→ TASK STATEMENT:
Pull out every line from the listing below that contains the string "Uterum".

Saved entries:
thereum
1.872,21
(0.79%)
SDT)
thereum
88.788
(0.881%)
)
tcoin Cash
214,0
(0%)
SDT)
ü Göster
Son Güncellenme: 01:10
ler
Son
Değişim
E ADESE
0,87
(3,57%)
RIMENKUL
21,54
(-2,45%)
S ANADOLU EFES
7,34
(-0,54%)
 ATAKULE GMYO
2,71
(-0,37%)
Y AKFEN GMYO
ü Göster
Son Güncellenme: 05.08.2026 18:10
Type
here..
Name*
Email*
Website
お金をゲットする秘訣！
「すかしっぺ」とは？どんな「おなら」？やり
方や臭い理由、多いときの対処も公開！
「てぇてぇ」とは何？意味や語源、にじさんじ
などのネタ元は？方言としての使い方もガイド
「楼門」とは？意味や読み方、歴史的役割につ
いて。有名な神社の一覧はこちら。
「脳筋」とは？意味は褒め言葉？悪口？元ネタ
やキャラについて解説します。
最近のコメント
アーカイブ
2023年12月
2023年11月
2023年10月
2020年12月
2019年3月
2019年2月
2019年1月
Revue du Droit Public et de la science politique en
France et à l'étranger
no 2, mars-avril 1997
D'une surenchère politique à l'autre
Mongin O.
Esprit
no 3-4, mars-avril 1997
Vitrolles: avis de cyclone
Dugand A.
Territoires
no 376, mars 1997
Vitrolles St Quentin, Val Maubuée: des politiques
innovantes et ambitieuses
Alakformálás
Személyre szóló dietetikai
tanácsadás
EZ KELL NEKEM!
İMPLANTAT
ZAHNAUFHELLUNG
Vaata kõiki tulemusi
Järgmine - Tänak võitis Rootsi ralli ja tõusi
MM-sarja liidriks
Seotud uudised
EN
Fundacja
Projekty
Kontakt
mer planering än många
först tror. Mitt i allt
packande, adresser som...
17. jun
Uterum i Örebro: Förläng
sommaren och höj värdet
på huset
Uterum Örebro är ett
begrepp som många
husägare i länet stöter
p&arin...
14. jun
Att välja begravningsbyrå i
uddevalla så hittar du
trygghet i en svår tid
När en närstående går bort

→ OUTPUT FOR THIS EXERCISE:
Uterum i Örebro: Förläng
Uterum Örebro är ett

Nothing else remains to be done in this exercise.